### Task details
Omit the pictures from the listing below and print every remaining entry verbatim.

### Data
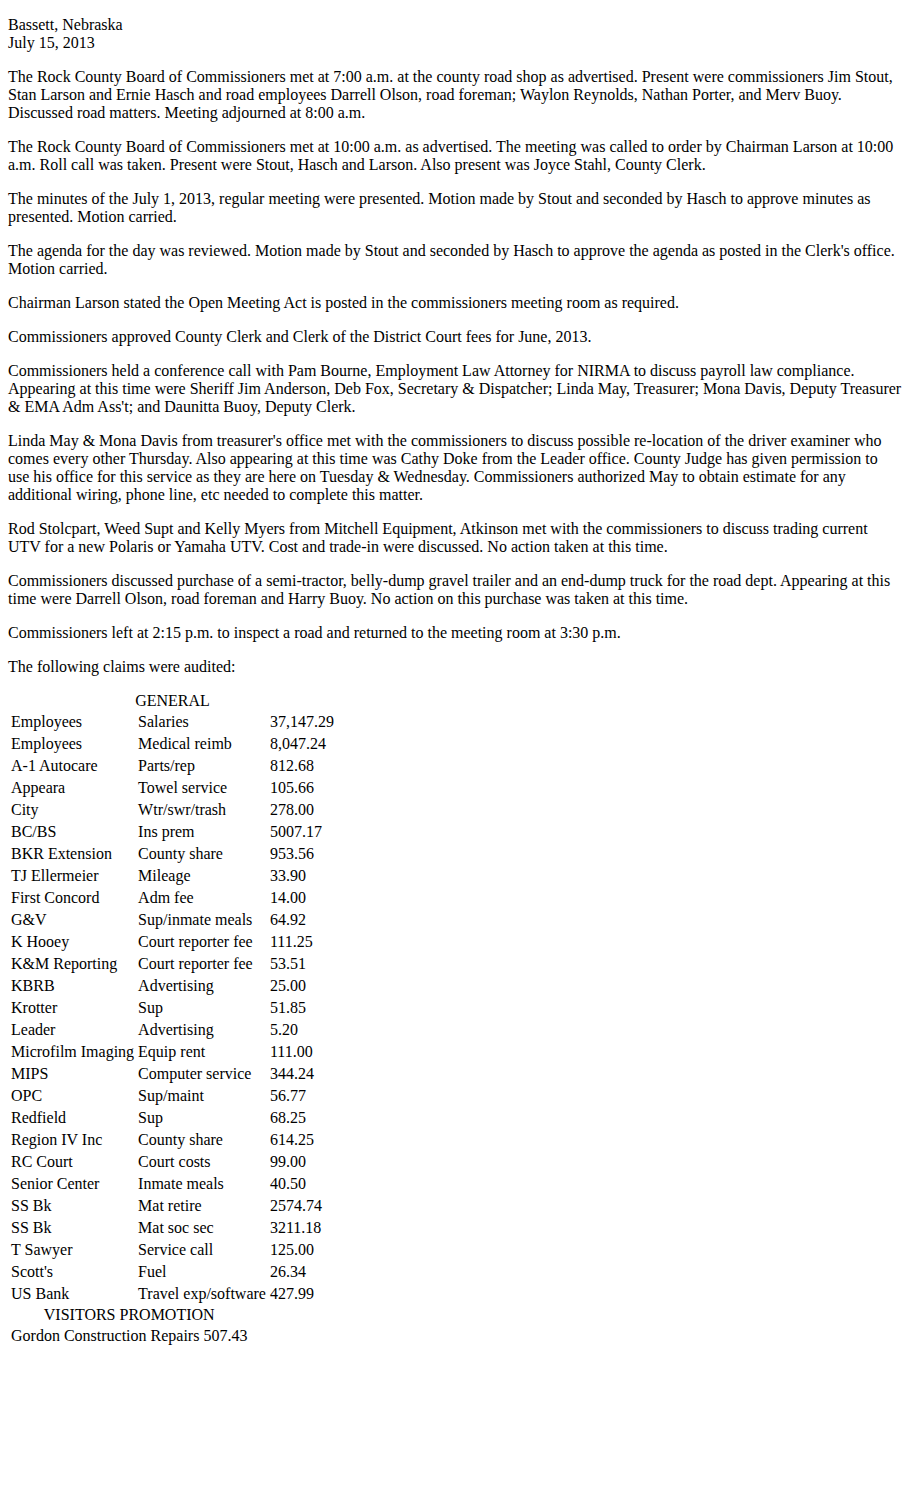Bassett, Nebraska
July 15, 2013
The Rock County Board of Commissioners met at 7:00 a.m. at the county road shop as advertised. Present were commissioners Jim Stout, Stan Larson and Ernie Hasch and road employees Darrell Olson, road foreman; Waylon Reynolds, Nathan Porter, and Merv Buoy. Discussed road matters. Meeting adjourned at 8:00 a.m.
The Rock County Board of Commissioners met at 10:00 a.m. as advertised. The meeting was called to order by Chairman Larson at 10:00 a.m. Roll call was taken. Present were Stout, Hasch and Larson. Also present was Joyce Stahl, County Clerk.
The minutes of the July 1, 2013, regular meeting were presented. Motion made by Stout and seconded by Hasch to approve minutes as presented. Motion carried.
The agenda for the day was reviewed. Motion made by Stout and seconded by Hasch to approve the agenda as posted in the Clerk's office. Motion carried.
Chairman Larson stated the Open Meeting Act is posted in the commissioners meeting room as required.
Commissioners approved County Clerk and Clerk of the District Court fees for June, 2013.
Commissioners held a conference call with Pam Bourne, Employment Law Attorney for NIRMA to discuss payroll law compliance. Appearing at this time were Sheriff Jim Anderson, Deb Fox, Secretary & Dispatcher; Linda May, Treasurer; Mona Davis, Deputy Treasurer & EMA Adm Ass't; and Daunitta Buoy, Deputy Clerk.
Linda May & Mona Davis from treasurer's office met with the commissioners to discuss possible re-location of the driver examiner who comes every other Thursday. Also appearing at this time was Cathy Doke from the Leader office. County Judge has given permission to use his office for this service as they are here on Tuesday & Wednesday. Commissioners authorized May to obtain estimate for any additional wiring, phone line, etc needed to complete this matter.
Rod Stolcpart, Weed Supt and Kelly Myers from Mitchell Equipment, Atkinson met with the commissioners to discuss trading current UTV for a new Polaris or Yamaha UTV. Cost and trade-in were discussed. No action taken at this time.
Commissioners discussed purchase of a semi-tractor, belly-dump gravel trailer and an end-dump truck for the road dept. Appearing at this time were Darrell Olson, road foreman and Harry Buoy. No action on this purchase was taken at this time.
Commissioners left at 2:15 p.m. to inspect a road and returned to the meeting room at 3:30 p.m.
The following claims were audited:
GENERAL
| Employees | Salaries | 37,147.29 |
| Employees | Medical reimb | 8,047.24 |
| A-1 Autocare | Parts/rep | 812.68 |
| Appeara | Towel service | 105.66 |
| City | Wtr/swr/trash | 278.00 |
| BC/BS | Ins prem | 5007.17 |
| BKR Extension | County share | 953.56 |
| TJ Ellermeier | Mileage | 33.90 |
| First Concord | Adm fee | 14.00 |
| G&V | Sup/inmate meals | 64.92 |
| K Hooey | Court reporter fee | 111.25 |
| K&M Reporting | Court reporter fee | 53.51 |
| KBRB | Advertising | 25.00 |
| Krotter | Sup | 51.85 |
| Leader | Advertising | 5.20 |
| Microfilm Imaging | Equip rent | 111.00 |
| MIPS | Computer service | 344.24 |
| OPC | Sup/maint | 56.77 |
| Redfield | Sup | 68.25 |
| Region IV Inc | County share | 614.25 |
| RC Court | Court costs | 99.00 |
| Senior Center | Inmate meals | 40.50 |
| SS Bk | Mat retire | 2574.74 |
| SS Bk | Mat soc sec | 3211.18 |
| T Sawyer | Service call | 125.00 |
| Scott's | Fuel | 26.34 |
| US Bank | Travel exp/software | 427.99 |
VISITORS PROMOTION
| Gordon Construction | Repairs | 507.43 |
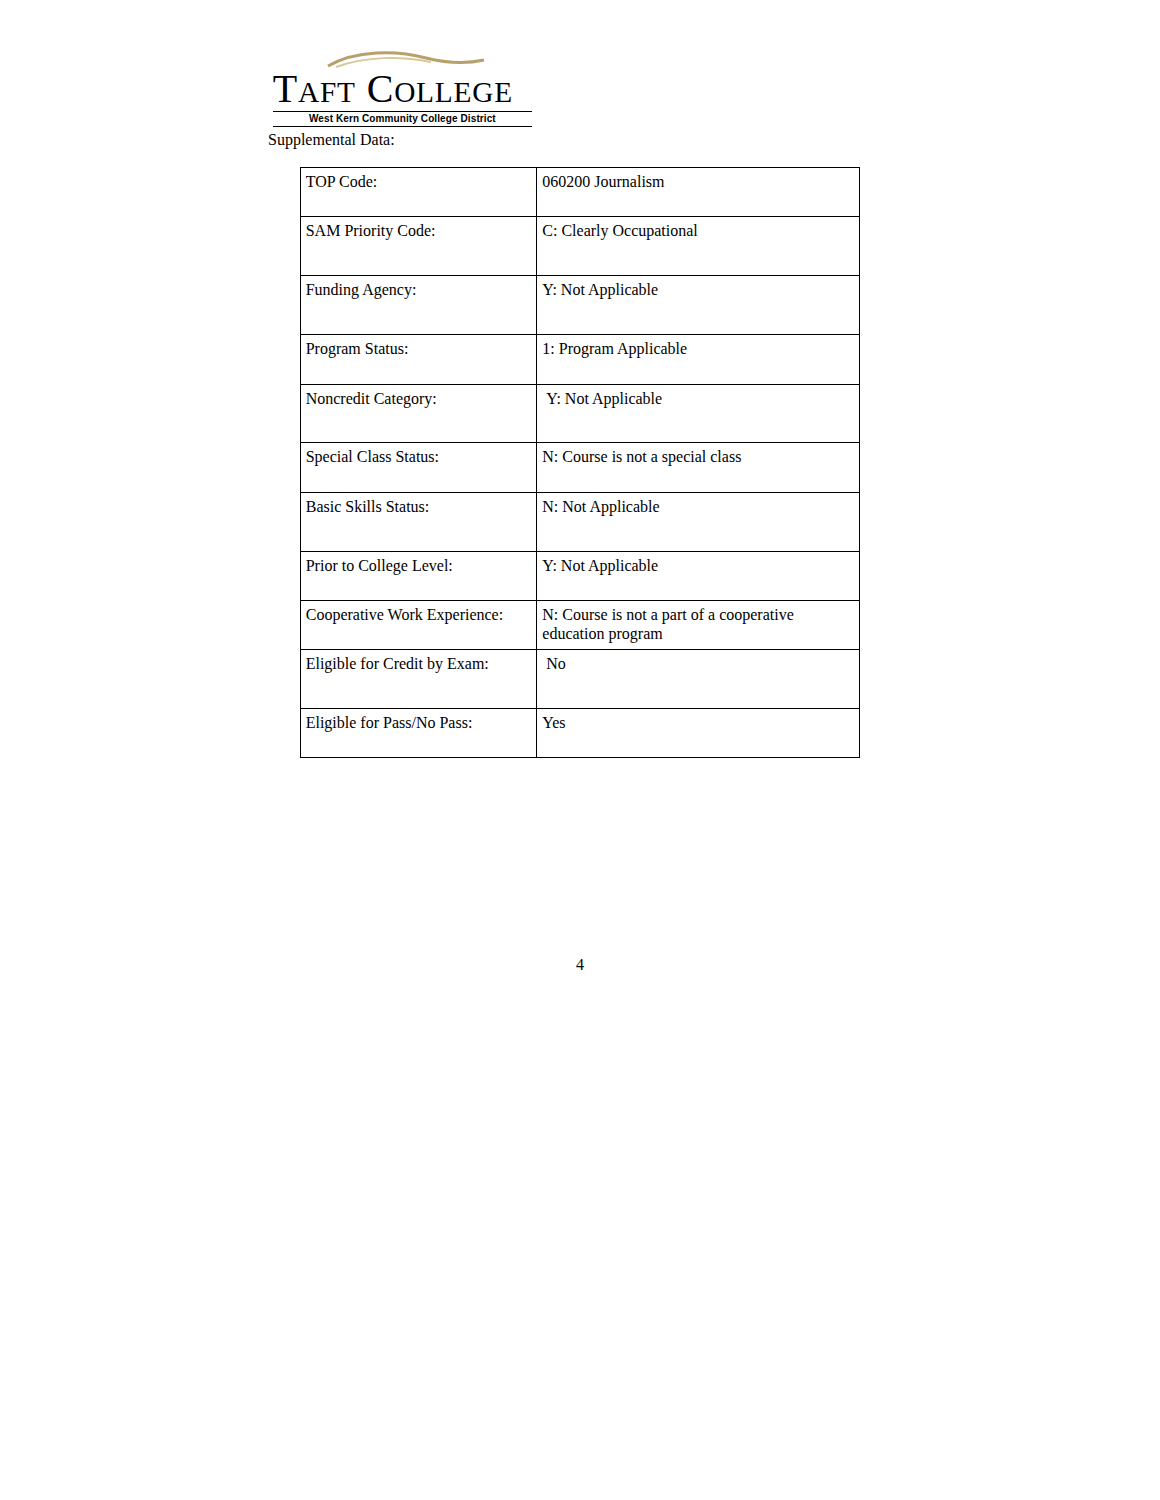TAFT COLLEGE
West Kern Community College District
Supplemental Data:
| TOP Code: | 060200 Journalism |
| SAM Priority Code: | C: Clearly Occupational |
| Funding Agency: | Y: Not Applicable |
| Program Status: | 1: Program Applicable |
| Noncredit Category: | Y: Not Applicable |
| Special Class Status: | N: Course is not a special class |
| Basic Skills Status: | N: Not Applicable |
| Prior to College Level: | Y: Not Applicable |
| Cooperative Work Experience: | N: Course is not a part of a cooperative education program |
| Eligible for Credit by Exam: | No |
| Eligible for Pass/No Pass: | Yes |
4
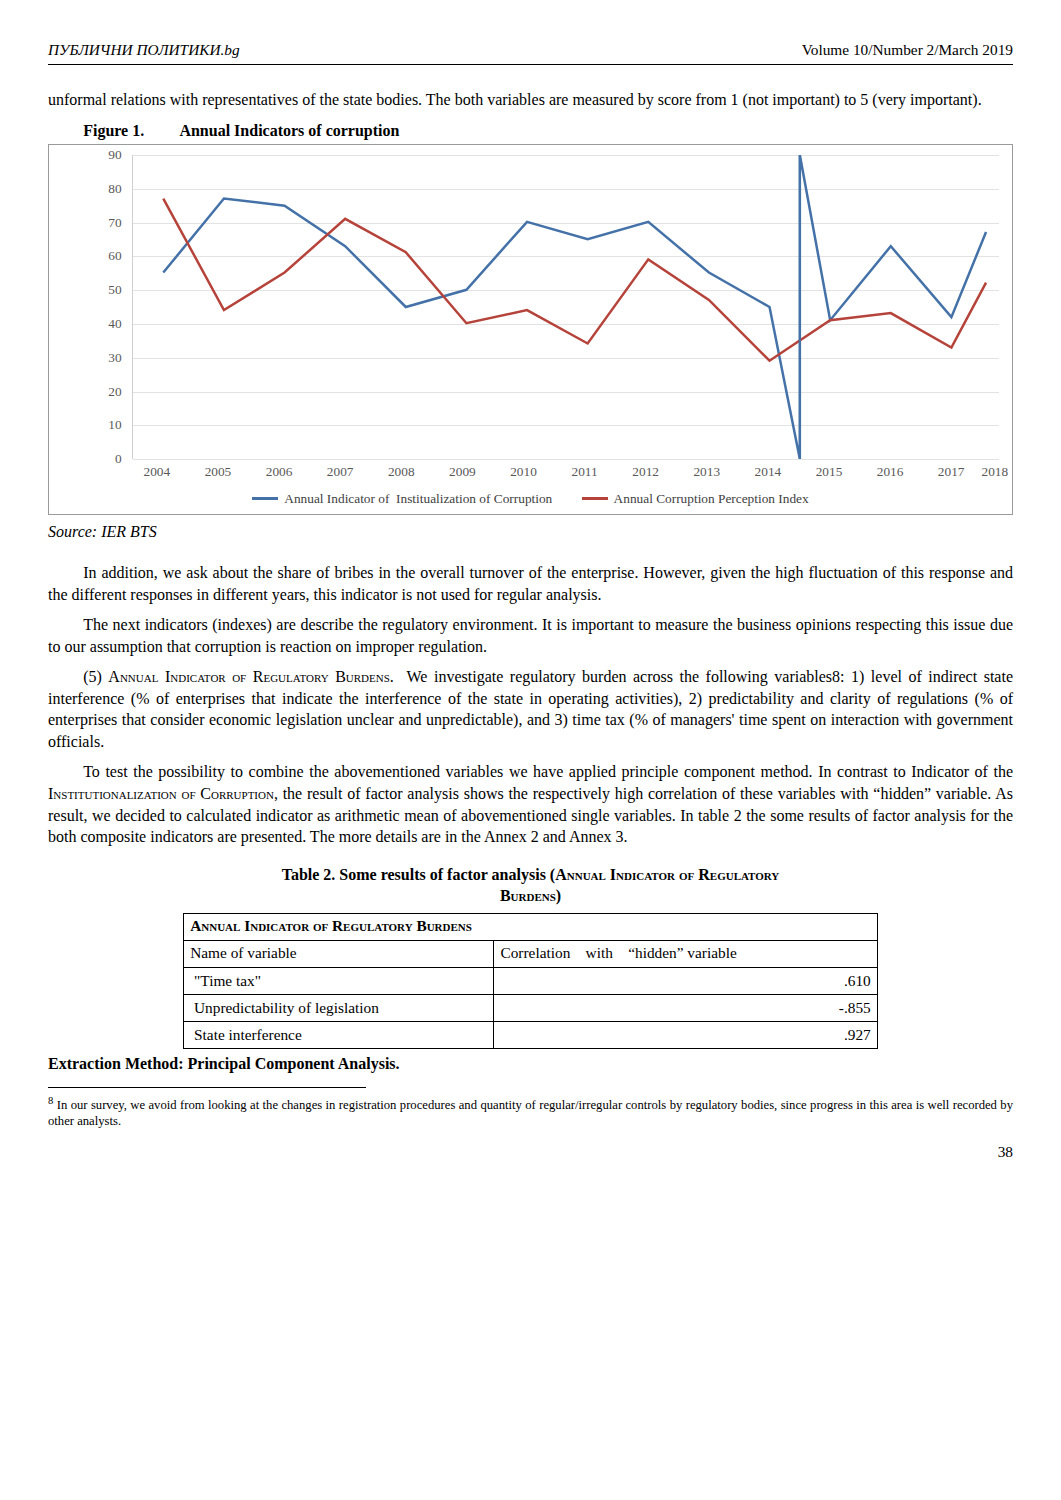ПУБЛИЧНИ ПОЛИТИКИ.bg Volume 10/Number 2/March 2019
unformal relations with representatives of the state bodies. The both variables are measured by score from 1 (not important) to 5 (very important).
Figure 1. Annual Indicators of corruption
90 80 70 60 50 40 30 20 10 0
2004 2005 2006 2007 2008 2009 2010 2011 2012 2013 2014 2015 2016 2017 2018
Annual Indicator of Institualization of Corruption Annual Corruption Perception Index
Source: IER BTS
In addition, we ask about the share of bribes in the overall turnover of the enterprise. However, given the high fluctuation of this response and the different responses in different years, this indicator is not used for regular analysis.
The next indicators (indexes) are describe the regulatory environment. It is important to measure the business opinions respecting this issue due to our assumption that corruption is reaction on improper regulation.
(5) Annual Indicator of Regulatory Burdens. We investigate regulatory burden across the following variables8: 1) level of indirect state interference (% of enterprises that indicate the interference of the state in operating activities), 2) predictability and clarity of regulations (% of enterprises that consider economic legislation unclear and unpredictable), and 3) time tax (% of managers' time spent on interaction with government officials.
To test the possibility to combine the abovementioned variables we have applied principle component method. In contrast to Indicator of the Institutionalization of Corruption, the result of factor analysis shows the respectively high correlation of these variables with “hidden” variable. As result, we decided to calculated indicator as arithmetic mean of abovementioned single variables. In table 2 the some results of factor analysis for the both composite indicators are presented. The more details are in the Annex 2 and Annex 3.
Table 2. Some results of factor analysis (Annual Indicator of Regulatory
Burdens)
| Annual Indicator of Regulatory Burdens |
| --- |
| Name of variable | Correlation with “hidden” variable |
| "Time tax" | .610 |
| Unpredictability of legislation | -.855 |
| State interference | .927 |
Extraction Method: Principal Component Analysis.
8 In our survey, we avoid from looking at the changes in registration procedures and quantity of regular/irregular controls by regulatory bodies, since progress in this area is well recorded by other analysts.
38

### Solution to the problem
Bassett, Nebraska
July 15, 2013
The Rock County Board of Commissioners met at 7:00 a.m. at the county road shop as advertised. Present were commissioners Jim Stout, Stan Larson and Ernie Hasch and road employees Darrell Olson, road foreman; Waylon Reynolds, Nathan Porter, and Merv Buoy. Discussed road matters. Meeting adjourned at 8:00 a.m.
The Rock County Board of Commissioners met at 10:00 a.m. as advertised. The meeting was called to order by Chairman Larson at 10:00 a.m. Roll call was taken. Present were Stout, Hasch and Larson. Also present was Joyce Stahl, County Clerk.
The minutes of the July 1, 2013, regular meeting were presented. Motion made by Stout and seconded by Hasch to approve minutes as presented. Motion carried.
The agenda for the day was reviewed. Motion made by Stout and seconded by Hasch to approve the agenda as posted in the Clerk's office. Motion carried.
Chairman Larson stated the Open Meeting Act is posted in the commissioners meeting room as required.
Commissioners approved County Clerk and Clerk of the District Court fees for June, 2013.
Commissioners held a conference call with Pam Bourne, Employment Law Attorney for NIRMA to discuss payroll law compliance. Appearing at this time were Sheriff Jim Anderson, Deb Fox, Secretary & Dispatcher; Linda May, Treasurer; Mona Davis, Deputy Treasurer & EMA Adm Ass't; and Daunitta Buoy, Deputy Clerk.
Linda May & Mona Davis from treasurer's office met with the commissioners to discuss possible re-location of the driver examiner who comes every other Thursday. Also appearing at this time was Cathy Doke from the Leader office. County Judge has given permission to use his office for this service as they are here on Tuesday & Wednesday. Commissioners authorized May to obtain estimate for any additional wiring, phone line, etc needed to complete this matter.
Rod Stolcpart, Weed Supt and Kelly Myers from Mitchell Equipment, Atkinson met with the commissioners to discuss trading current UTV for a new Polaris or Yamaha UTV. Cost and trade-in were discussed. No action taken at this time.
Commissioners discussed purchase of a semi-tractor, belly-dump gravel trailer and an end-dump truck for the road dept. Appearing at this time were Darrell Olson, road foreman and Harry Buoy. No action on this purchase was taken at this time.
Commissioners left at 2:15 p.m. to inspect a road and returned to the meeting room at 3:30 p.m.
The following claims were audited:
GENERAL
| Employees | Salaries | 37,147.29 |
| Employees | Medical reimb | 8,047.24 |
| A-1 Autocare | Parts/rep | 812.68 |
| Appeara | Towel service | 105.66 |
| City | Wtr/swr/trash | 278.00 |
| BC/BS | Ins prem | 5007.17 |
| BKR Extension | County share | 953.56 |
| TJ Ellermeier | Mileage | 33.90 |
| First Concord | Adm fee | 14.00 |
| G&V | Sup/inmate meals | 64.92 |
| K Hooey | Court reporter fee | 111.25 |
| K&M Reporting | Court reporter fee | 53.51 |
| KBRB | Advertising | 25.00 |
| Krotter | Sup | 51.85 |
| Leader | Advertising | 5.20 |
| Microfilm Imaging | Equip rent | 111.00 |
| MIPS | Computer service | 344.24 |
| OPC | Sup/maint | 56.77 |
| Redfield | Sup | 68.25 |
| Region IV Inc | County share | 614.25 |
| RC Court | Court costs | 99.00 |
| Senior Center | Inmate meals | 40.50 |
| SS Bk | Mat retire | 2574.74 |
| SS Bk | Mat soc sec | 3211.18 |
| T Sawyer | Service call | 125.00 |
| Scott's | Fuel | 26.34 |
| US Bank | Travel exp/software | 427.99 |
VISITORS PROMOTION
| Gordon Construction | Repairs | 507.43 |
TAFT COLLEGE
West Kern Community College District
Supplemental Data:
| TOP Code: | 060200 Journalism |
| SAM Priority Code: | C: Clearly Occupational |
| Funding Agency: | Y: Not Applicable |
| Program Status: | 1: Program Applicable |
| Noncredit Category: | Y: Not Applicable |
| Special Class Status: | N: Course is not a special class |
| Basic Skills Status: | N: Not Applicable |
| Prior to College Level: | Y: Not Applicable |
| Cooperative Work Experience: | N: Course is not a part of a cooperative education program |
| Eligible for Credit by Exam: | No |
| Eligible for Pass/No Pass: | Yes |
4
ПУБЛИЧНИ ПОЛИТИКИ.bg Volume 10/Number 2/March 2019
unformal relations with representatives of the state bodies. The both variables are measured by score from 1 (not important) to 5 (very important).
Figure 1. Annual Indicators of corruption
90 80 70 60 50 40 30 20 10 0
2004 2005 2006 2007 2008 2009 2010 2011 2012 2013 2014 2015 2016 2017 2018
Annual Indicator of Institualization of Corruption Annual Corruption Perception Index
Source: IER BTS
In addition, we ask about the share of bribes in the overall turnover of the enterprise. However, given the high fluctuation of this response and the different responses in different years, this indicator is not used for regular analysis.
The next indicators (indexes) are describe the regulatory environment. It is important to measure the business opinions respecting this issue due to our assumption that corruption is reaction on improper regulation.
(5) Annual Indicator of Regulatory Burdens. We investigate regulatory burden across the following variables8: 1) level of indirect state interference (% of enterprises that indicate the interference of the state in operating activities), 2) predictability and clarity of regulations (% of enterprises that consider economic legislation unclear and unpredictable), and 3) time tax (% of managers' time spent on interaction with government officials.
To test the possibility to combine the abovementioned variables we have applied principle component method. In contrast to Indicator of the Institutionalization of Corruption, the result of factor analysis shows the respectively high correlation of these variables with “hidden” variable. As result, we decided to calculated indicator as arithmetic mean of abovementioned single variables. In table 2 the some results of factor analysis for the both composite indicators are presented. The more details are in the Annex 2 and Annex 3.
Table 2. Some results of factor analysis (Annual Indicator of Regulatory
Burdens)
| Annual Indicator of Regulatory Burdens |
| --- |
| Name of variable | Correlation with “hidden” variable |
| "Time tax" | .610 |
| Unpredictability of legislation | -.855 |
| State interference | .927 |
Extraction Method: Principal Component Analysis.
8 In our survey, we avoid from looking at the changes in registration procedures and quantity of regular/irregular controls by regulatory bodies, since progress in this area is well recorded by other analysts.
38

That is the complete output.